Мадди перевела взгляд с кузенов на герцога.
– И я хочу, чтобы вы все знали, что мой отец был прекрасным человеком, высоконравственным и добросердечным. Он честно зарабатывал на жизнь своими талантами. Он был благороднее многих аристократов, которых я знаю. И он любил мою мать больше жизни. – Мадди вспомнила, как видела убитого горем отца, стоявшего на коленях у могилы матери. Глаза ее наполнились слезами, но она переборола их и сосредоточила взгляд на деде. – Вы не имели права судить о папе, не зная его. С вашей стороны это было гнусно. Гнусно и жестоко!
– Как ты смеешь говорить с его светлостью таким тоном… – Альфред поднялся со стула.
Но Хутон жестом велел ему вернуться на место рядом с Тео, молча наблюдавшим за сценой, широко распахнув глаза за стеклами очков.
– Мадлен права, – заметил герцог печально. – Я был жесток. И в наказание потерял мою единственную дочь. И уже никогда не увижу Сару. – Его подбородок задрожал, когда он снова посмотрел на внучку.
Раскаяние деда застигло Мадди врасплох. Она считала его вчерашнюю печаль результатом шока. Думала, что сегодня он будет заносчивым и высокомерным. Ожидала, что он задерет свой надменный подбородок и будет взирать на нее с презрением. Мадди даже приготовила несколько резких замечаний, чтобы спустить его с небес на землю. Но сейчас резкость по отношению к деду выглядела бы неуместной.
– Мама попала в аварию, когда мне было тринадцать. – Мадди описала, как все случилось, как сломалась ось у их фургона и мать попала под колеса. И еще рассказала, что два года спустя после этого ее отец умер от легочного заболевания, так и не оправившись от горя. В заключение же она добавила: – Тогда я оставила странствующую труппу и устроилась в театр «Нептун».
– Я видел вас в нескольких спектаклях, – вставил Тео. – Вы потрясающе играете.
Мадди тепло ему улыбнулась.
– Моя мама тоже хорошо играла. Она была очень одаренная актриса. Она научила меня всему, что я умею. – Мадди устремила взгляд на деда. – А вы, наверно, и не догадывались о ее таланте. Вы когда-нибудь пытались разыскать ее?
Хутон понурился и медленно покачал головой.
– Много лет я даже не позволял произносить ее имя в моем присутствии. Я велел убрать ее портрет, сделав вид, что ее никогда не было на свете.
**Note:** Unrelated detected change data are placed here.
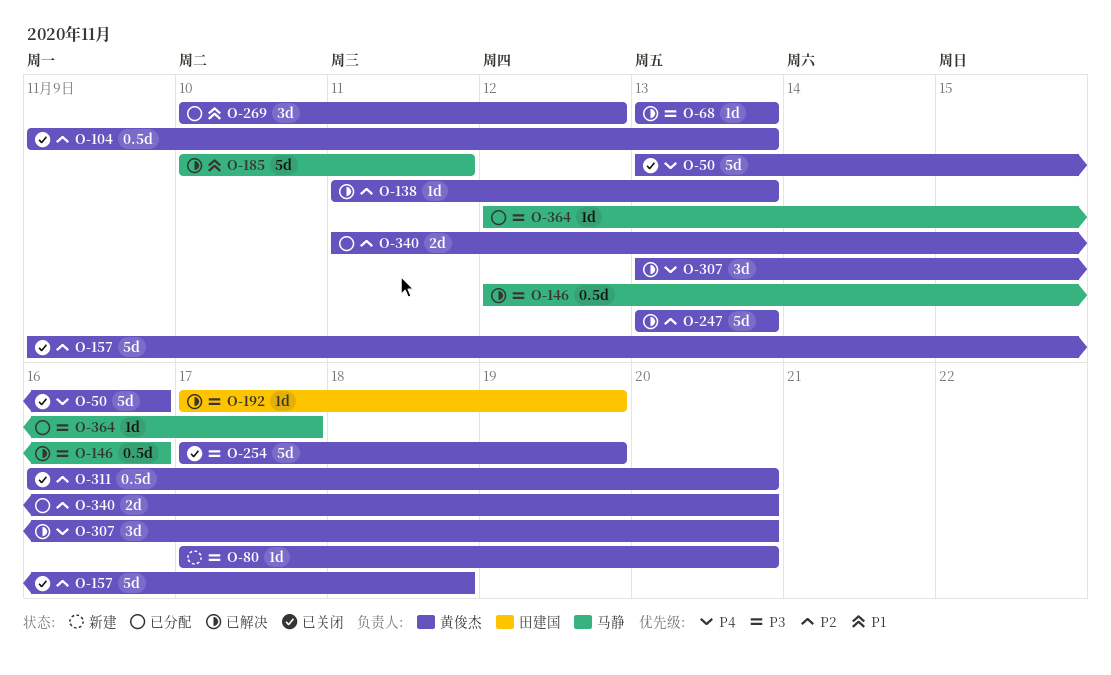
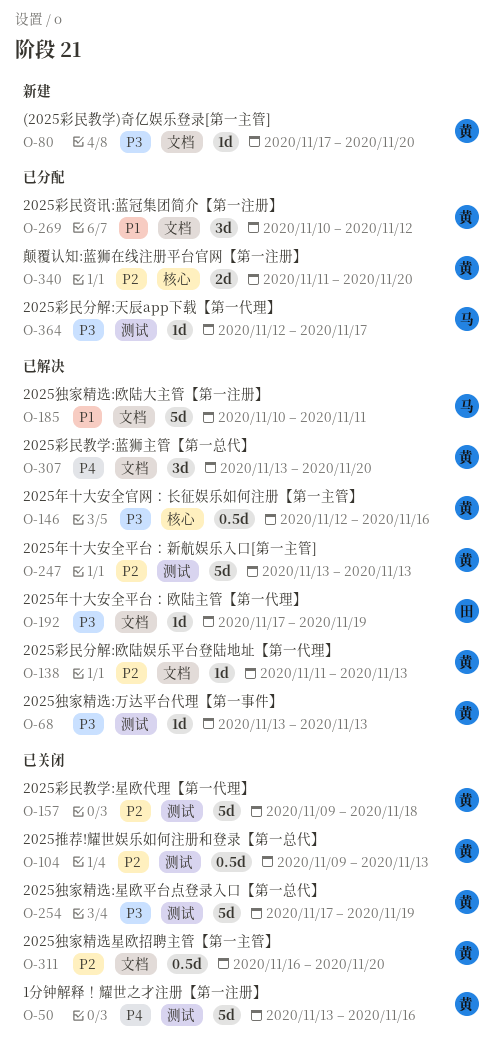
O-146, owner: 马静 -> 黄俊杰

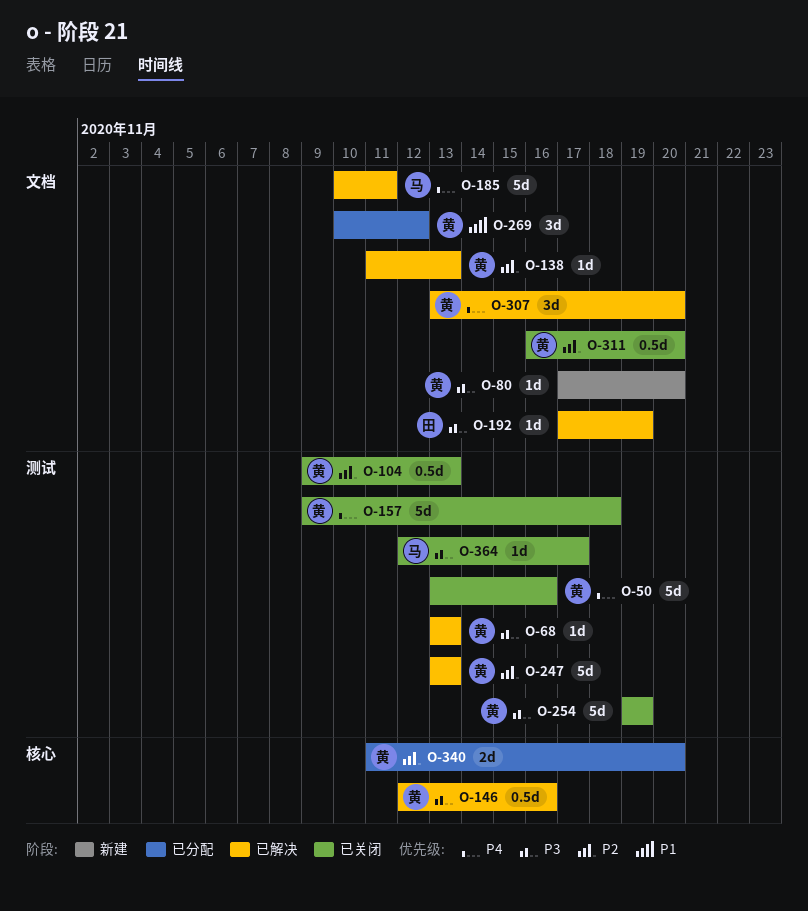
O-157, priority: P2 -> P4
O-185, priority: P1 -> P4
O-254, start: Nov 17 -> Nov 19
O-364, status: 已分配 -> 已关闭

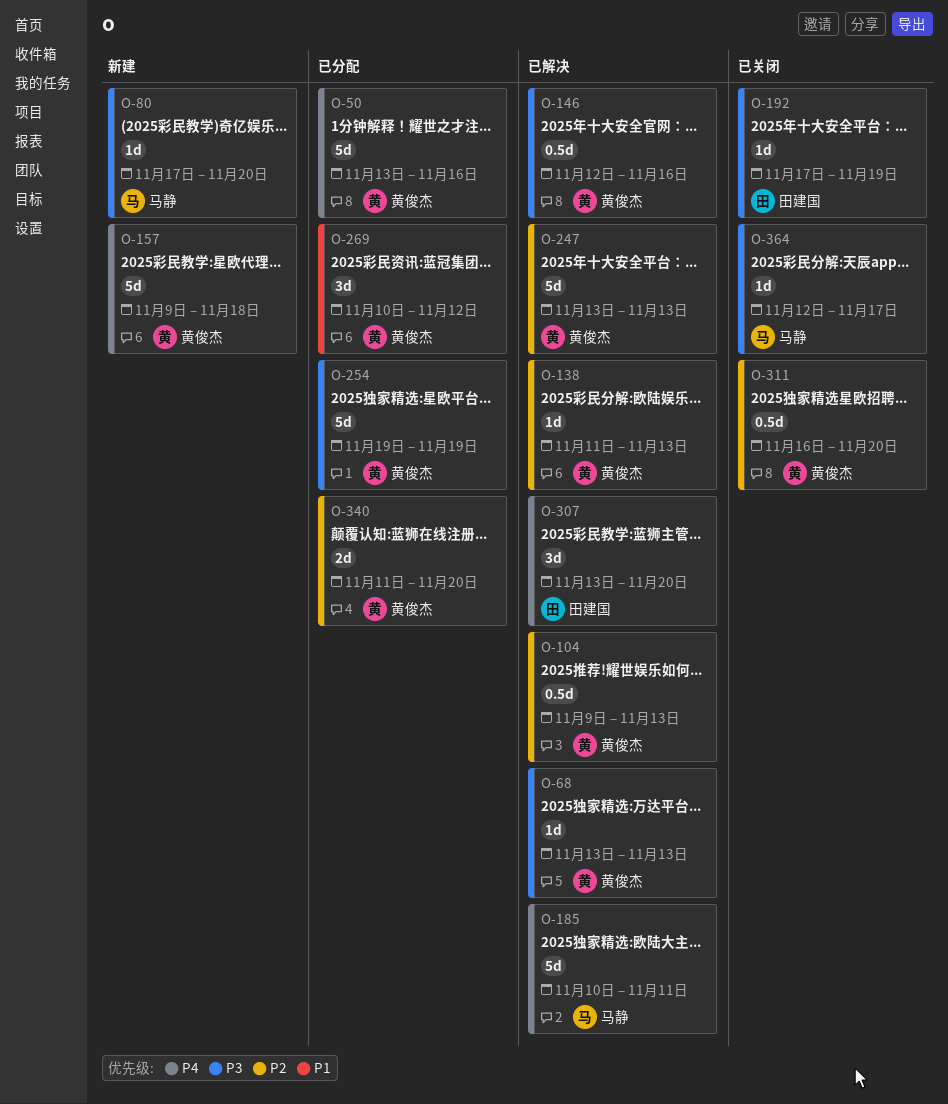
O-50, status: 已关闭 -> 已分配
O-80, owner: 黄俊杰 -> 马静
O-104, status: 已关闭 -> 已解决
O-157, status: 已关闭 -> 新建
O-192, status: 已解决 -> 已关闭
O-254, status: 已关闭 -> 已分配
O-307, owner: 黄俊杰 -> 田建国

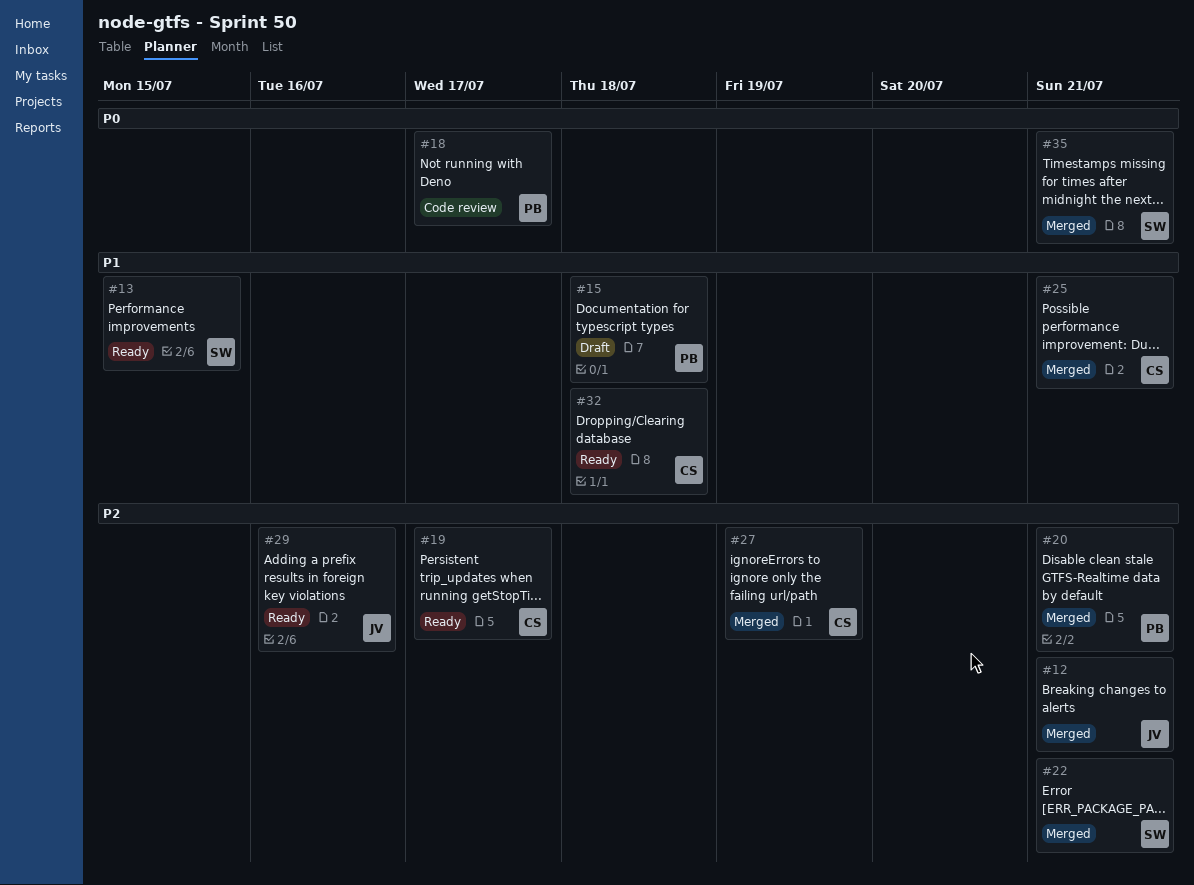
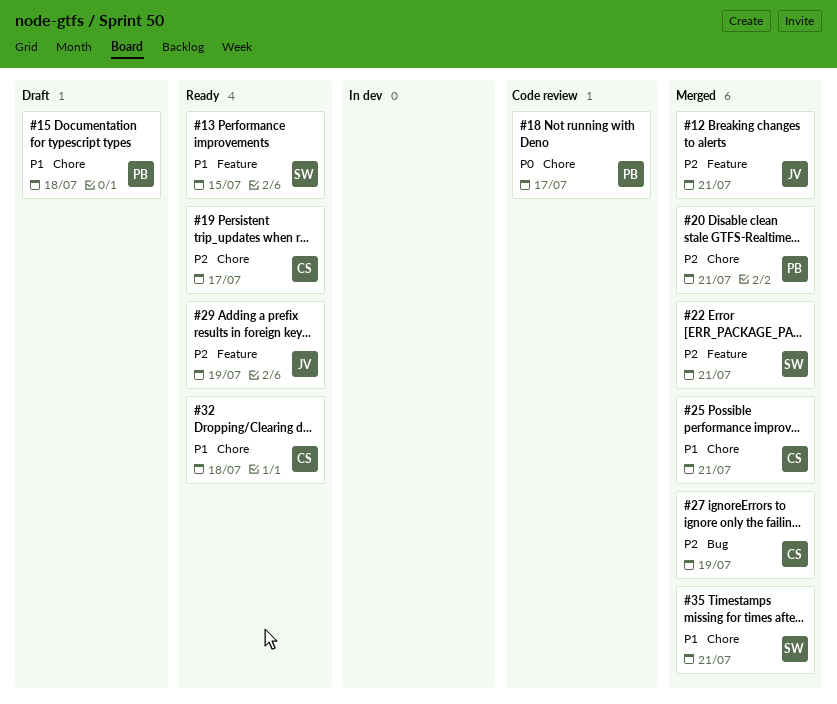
#29, due: Jul 16 -> Jul 19
#35, priority: P0 -> P1

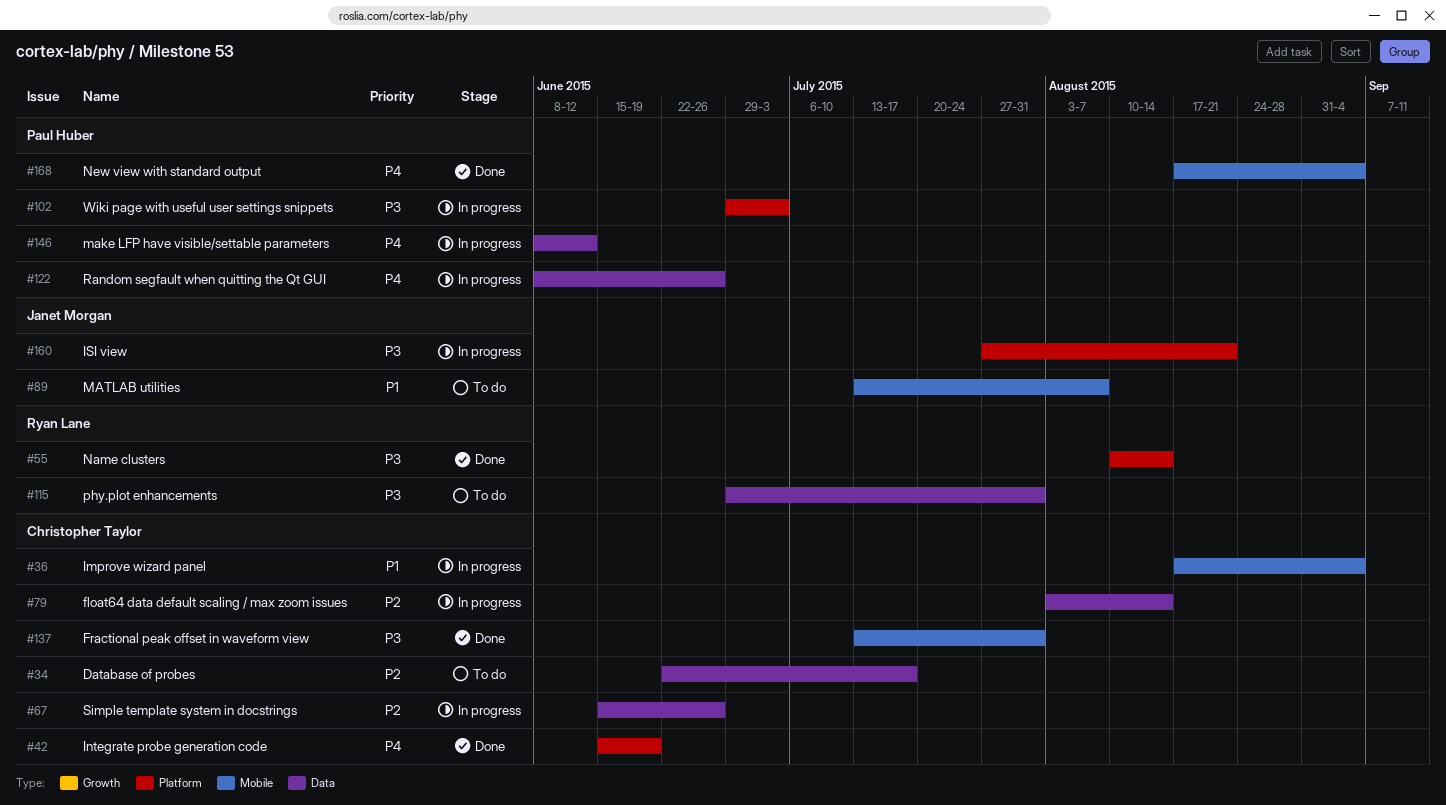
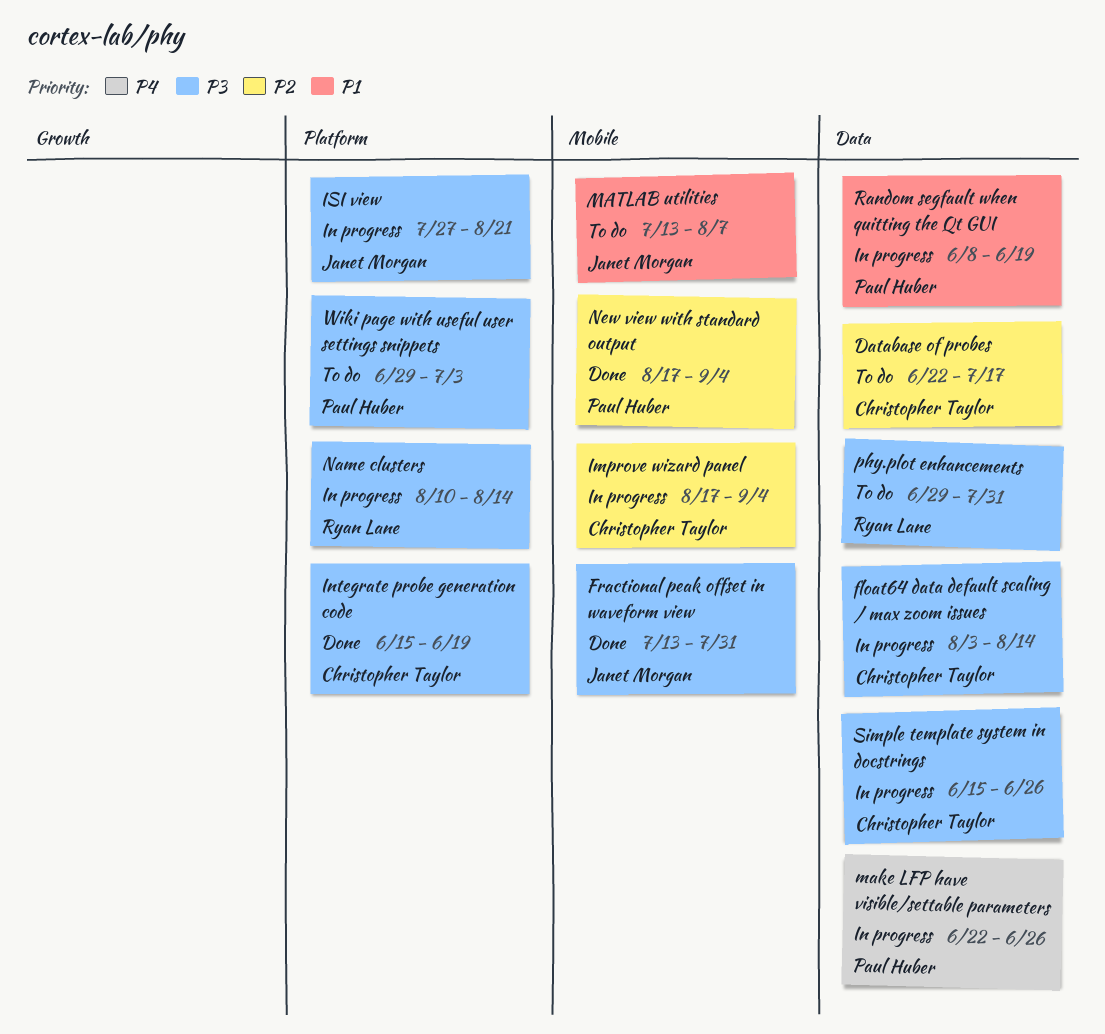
float64 data default scaling / max zoom issues, priority: P2 -> P3
Fractional peak offset in waveform view, owner: Christopher Taylor -> Janet Morgan
Improve wizard panel, priority: P1 -> P2
Integrate probe generation code, priority: P4 -> P3
make LFP have visible/settable parameters, start: Jun 8 -> Jun 22
make LFP have visible/settable parameters, due: Jun 12 -> Jun 26
Name clusters, status: Done -> In progress
New view with standard output, priority: P4 -> P2
Random segfault when quitting the Qt GUI, priority: P4 -> P1
Random segfault when quitting the Qt GUI, due: Jun 26 -> Jun 19
Simple template system in docstrings, priority: P2 -> P3
Wiki page with useful user settings snippets, status: In progress -> To do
Но когда стареешь, начинаешь оглядываться назад и видишь все свои ошибки. Я только надеюсь, что ты сможешь меня простить.
– Что за ерунда?! – воскликнул Альфред. – Тетя Сара ослушалась тебя и сама выбрала свою судьбу. Я не понимаю, почему нас должно волновать то, что с ней стало.
Даже не взглянув на кузена, Мадди проговорила:
– Если наш дедушка хочет узнать о моей матери, я расскажу ему. И вас это не касается.
Еще не успев договорить, Мадди вдруг поняла: сама того не желая, она приняла сторону герцога. Неужели у нее потеплело сердце по отношению к нему? Но что он сделал, чтобы заслужить это?
Высказал сожаление, вот и все. Да, но еще он винил себя, а не ее мать. И он повесил портрет мамы на почетном месте над камином. Никогда, даже в самых смелых своих фантазиях Мадди не представляла, что сможет проникнуться приязнью к деду.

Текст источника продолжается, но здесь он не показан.